[ACTION ITEM]
Every line below that holds the word "sayılı" counts once; please tally them and give only the total.

[GIVEN DATA]

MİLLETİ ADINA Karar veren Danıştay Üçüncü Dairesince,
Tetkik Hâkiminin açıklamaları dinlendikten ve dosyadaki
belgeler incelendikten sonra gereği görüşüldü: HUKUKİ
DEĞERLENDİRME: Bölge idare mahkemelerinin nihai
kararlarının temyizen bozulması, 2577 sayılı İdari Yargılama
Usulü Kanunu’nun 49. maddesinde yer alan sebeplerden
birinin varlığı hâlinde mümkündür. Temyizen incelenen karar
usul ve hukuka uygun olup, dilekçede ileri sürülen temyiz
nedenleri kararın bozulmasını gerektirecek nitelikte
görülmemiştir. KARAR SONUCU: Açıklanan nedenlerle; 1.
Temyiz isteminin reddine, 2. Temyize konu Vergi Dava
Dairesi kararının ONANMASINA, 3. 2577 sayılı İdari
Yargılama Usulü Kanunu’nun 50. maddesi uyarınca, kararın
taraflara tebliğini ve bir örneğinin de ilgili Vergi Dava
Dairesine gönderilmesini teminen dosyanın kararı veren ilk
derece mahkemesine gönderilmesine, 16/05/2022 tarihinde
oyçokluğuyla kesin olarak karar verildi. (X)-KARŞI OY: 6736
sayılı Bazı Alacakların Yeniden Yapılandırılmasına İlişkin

[RESPONSE TO THIS EXERCISE]
3